Taher Serving Local Schools To Go Trans Fat Free

WMTV MADISON

8:19 PM Jan 27, 2007

Last Updated: 8:10 AM Jan 28, 2007

Reporter: Dana Brueck

New York city officials voted to ban trans fat. Now, a Minnesota food service company that serves a number of area schools will do away with the unhealthy ingredient in an effort to give children healthier school lunches.

“Food service is fast. Kids are hungry. They want to get their food, then go out and have their social time,” Sheila Killion says.

But is what students slide through the lunch line healthy?

“With school food services, a lot of foods they serve are things fried in trans fat containing oil so it’d be a good thing to switch,” Susan Doyle, a dietitian with St. Mary’s Hospital in Madison, says.

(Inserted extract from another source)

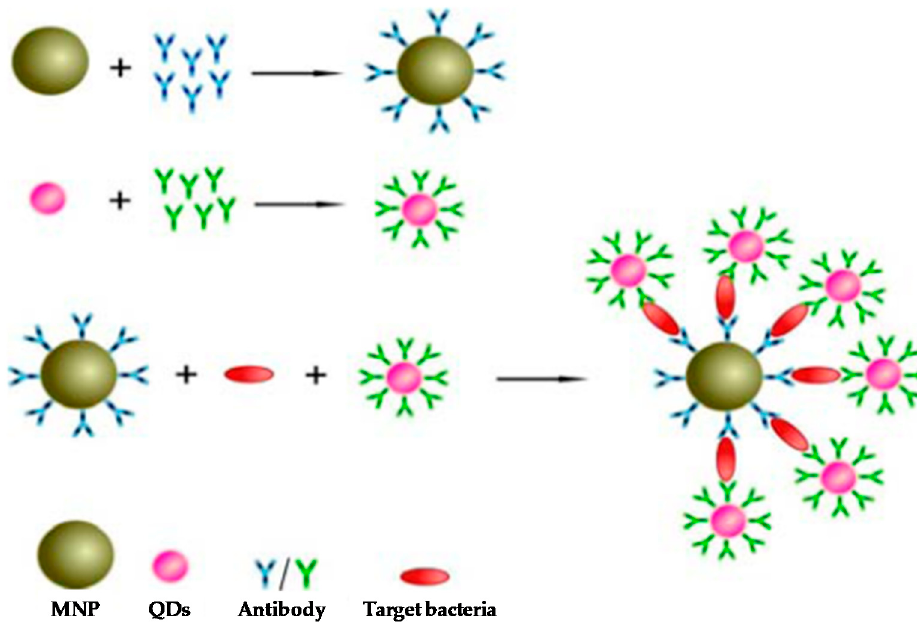
Figure 6. Schematic diagram of detection principle based on a sandwich assay using magnetic nanoparticles and quantum dots for Salmonella detection. Reprinted with permission from Int. J. Mol. Sci., 2013, 14(4), 8603. [99].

Sheila Killion is the food service director for Evansville Schools where you find everything from french fries to fresh fruit.

“The thing is the choices are here so kids get to pick what they like,” she says.

Killion’s employer, Taher Inc., is choosing to eliminate trans fats altogether.

“Our body was never made to absorb all of that man-made fat, so we started this initiative at Taher as well for the well being of our customers,” Taher’s director of wellness and nutrition, Bertrand Weber says.

Taher serves about 200-thousand meals per day, many of them in schools.

“We have a great impact on our customers and half of them don’t have a choice because they’re kids, so it falls on us to make the right choices,” Weber says.

The company’s already eliminated trans fat in its fries, and the oil used to make fries and other potato products is trans fat free.

“I don’t think the kids even know these are trans fat free fries already. They taste the same,” Killion says.

But Taher’s director of wellness and nutrition says the challenge ahead is finding products, such as snack foods, created with healthier oils, instead of trans fat.

“It’s just a question of when the industry can develop the method to have these oils in the foods,” Doyle says.

District Administrator Heidi Carvin faces a different challenge.

“The real challenge is to offer things that students will eat because we don’t want to throw things out,” Carvin says.

Schools already follow federal guidelines on nutrition.

Taher Inc. plans to offer all products free of trans fat by September of next year.